Global anti-corruption watchdog Transparency has warned against the use of its annual Corruption Perceptions Index (CPI), released on 11 February, as a cover-up for declines in democracy.
The organisation was referring to countries who, it says, “leveraged their CPI rankings – or even stagnant scores – to present a misleading image of their governance.”
The CPI serves as a global benchmark for assessing perceptions of corruption in the public sector. It is important to acknowledge the word ‘perceptions’, which presents one aspect of many when it comes to corruption. “No single measure can fully capture the complexity of corruption or the nuances of governance quality.
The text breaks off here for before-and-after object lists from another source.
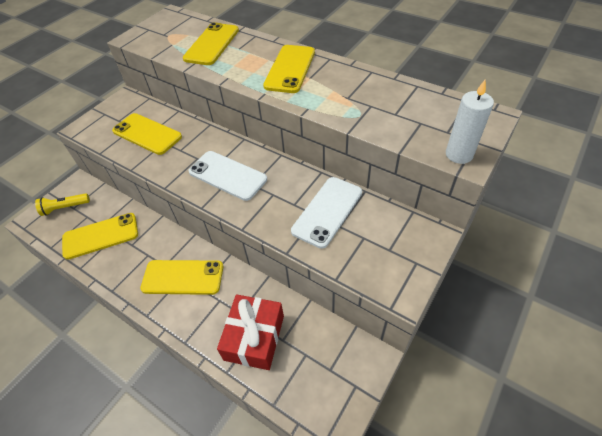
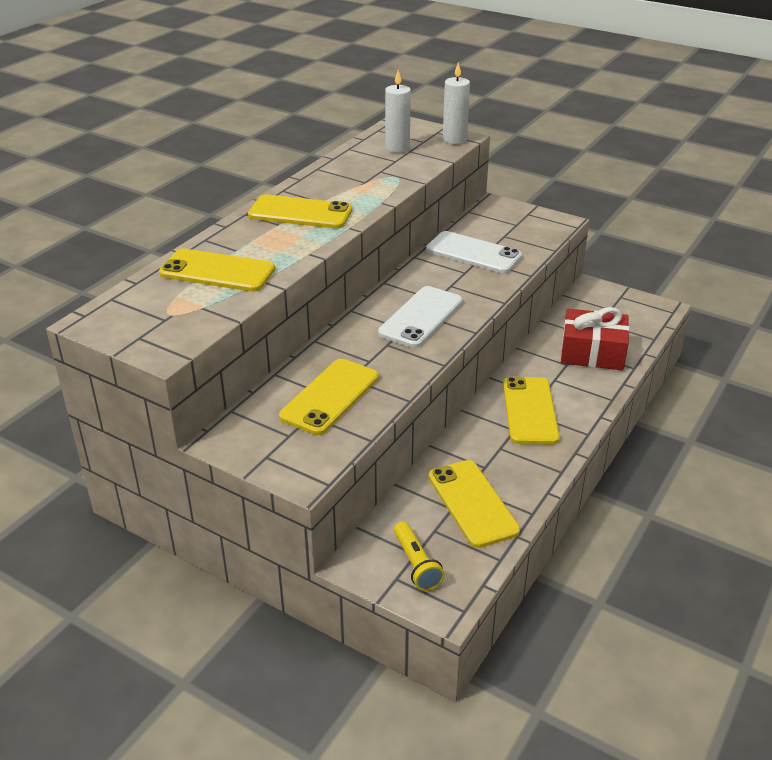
camera: 95 degrees left, 15 degrees down
none -> white candle [385,70,411,153]

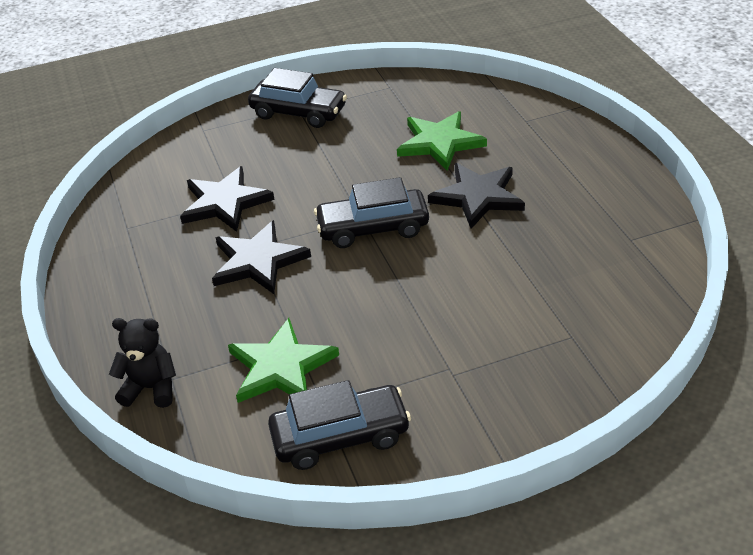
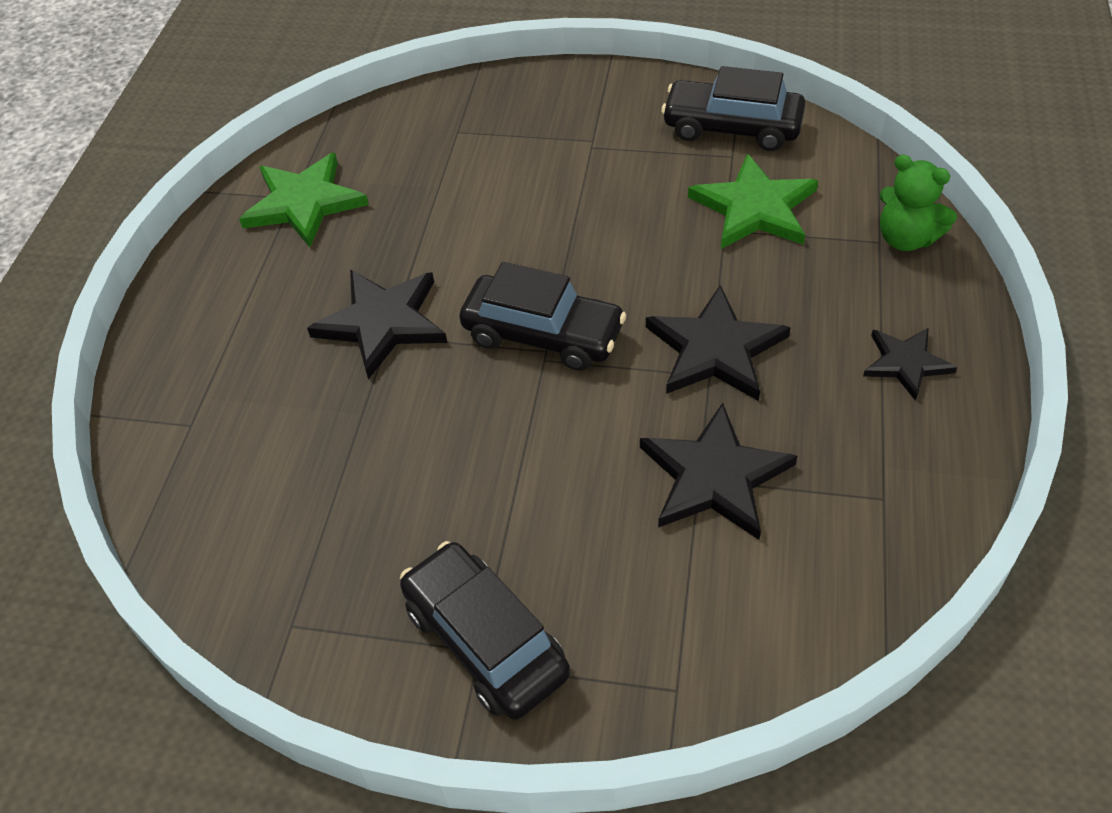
camera: 150 degrees left, 10 degrees up
black teddy bear [109,318,176,408] -> green teddy bear [880,155,957,251]
green star [397,111,487,170] -> green star moved to [239,153,369,247]
none -> black star [863,328,957,401]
Due to its limited scope, issues like democratic backsliding and restrictions on civil liberties are not accounted for in the scores.”
Despite this, says TI, some governments use the CPI to create a distorted narrative. the organisation uses Georgia as an example, saying that the country has not improved its CPI score in 12 years, yet it “continues to tout [its] performance to obscure serious attacks on democratic processes, rule of law, and civil liberties”. In 2023 Georgia achieved a score of 49, a drop of three points since the previous CPI.
To support its case for Georgia, TI points out instances of impunity for corrupt activities, state capture, and the rise of kleptocratic practices as challenges to be addressed in terms of fighting corruption. “According to international assessments,” the organisation said, “over the past five years, Georgia has faced notable setbacks in freedom of association and assembly as well as freedom of expression. These challenges are driven by the harsh suppression of anti-government demonstrations, mounting restrictions on civil society, and an increasingly adversarial climate for the media.”
As recently as January 2025, a staff member of TI-Georgia, together with an opposition leader, was physically attacked in Batumi, the country’s second-largest city. The perpetrators, the organisation says, were linked to the ruling Georgian Dream party. Quoted in an article, TI-Georgia demanded an investigation, saying this attack on a member of a civil society organisation was “a deliberate act of violence and retaliation by [Bidzina] Ivanishvili’s [Georgian Dream] party against the Georgian civil sector and the representative of Transparency International Georgia.”
“We condemn the misuse of the Corruption Perceptions Index to disguise poor governance,” said TI chairperson François Valerian, “especially when it masks the dismantling of democratic institutions and attacks on activists.”
The erosion of civil liberties and checks and balances mechanisms, alongside attacks on press freedom, added Valerian, often goes hand in hand with covert forms of corruption like grand corruption and state capture.
“Those truly committed to fighting corruption should have nothing to hide – transparency, strong institutions, and an empowered civil society are essential, or efforts will fall short.”